Futebol/Copa Sul-americana - ( )

Ídolo, Ronaldão encara desvalorização da Sul-americana como lenda

Edoardo Ghirotto, especial para a GE.Net São Paulo (SP)

Longe de ganhar o mesmo destaque da Copa Libertadores, a Sul-americana se tornou a chance de o São Paulo salvar um ano repleto por mudanças e fracassos nos campeonatos que disputou. Apesar de o torneio ainda ser motivo de questionamentos no Brasil, a sua importância para a galeria de troféus do Tricolor foi novamente defendida por ídolos do clube. Desta vez, o ex-zagueiro Ronaldão foi quem resolveu dar um basta nas piadas feitas pelos rivais e valorizar a provável conquista desta quarta-feira.

Bicampeão da Libertadores e do Mundial de Clubes pelo São Paulo, o ex-jogador ignorou as provocações adversárias e garantiu que a depreciação da Sul-americana não passa de uma lenda. Para Ronaldão, os comandados de Ney Franco não sofrerão qualquer influência externa na hora de brigar com o Tigre, da Argentina, para levantar o troféu no estádio do Morumbi.

Fernando Dantas/Gazeta Press
O ex-zagueiro Ronaldão criticou os torcedores que insistem em não ver importância na Sul-americana
“Um título sempre é desprezado por aqueles que estão fora ou não fazem parte da conquista. Os jogadores vão jogar para ganhar. O desprezo é uma lenda um pouco defasada no meu ponto de vista”, disse o ex-jogador. A motivação de poder comemorar uma conquista pelo São Paulo é tamanha que Ronaldão até relembrou o espírito do grupo comandado por Telê Santana em 1992 e 1993.

“Na nossa época, nós tínhamos um lema de que competição disputada é para ser ganha. O resultado foi a conquista da Libertadores e de todas as outras competições sul-americanas. Depois veio o Mundial. É por isso que eu encaro essas provocações como uma lenda”, emendou o ex-zagueiro.

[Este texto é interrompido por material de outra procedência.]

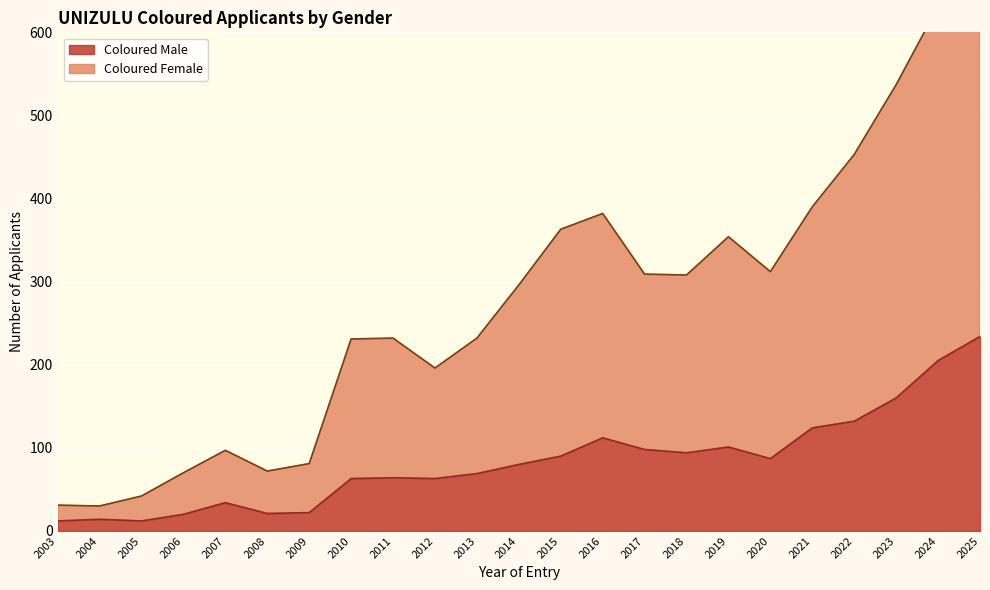

How many interior local valleys does the Coloured Female series have?

5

Os elogios de Ronaldão ao modo como o time de Ney Franco se comportou durante a Sul-americana não foram suficientes para que uma comparação com a equipe de Telê Santana pudesse ser traçada. Marcado em sua carreira pela truculência utilizada para frear as investidas dos seus oponentes, o ex-jogador também foi taxativo ao dizer que o atual São Paulo não lembra em nada a vitoriosa esquadra liderada por Raí na década de 90.

“Seria injusto comparar estas duas equipes. O São Paulo que eu joguei teve uma grande participação na história e o de agora tem a oportunidade de voltar a dar uma alegria para a torcida. A Copa Sul-americana não deixa de ser um título internacional e cada um tem o seu momento. No nosso, nós fizemos o máximo para deixar o nosso nome na história. Agora, eles têm a chance de fazer a mesma coisa”, encerrou o aposentado defensor.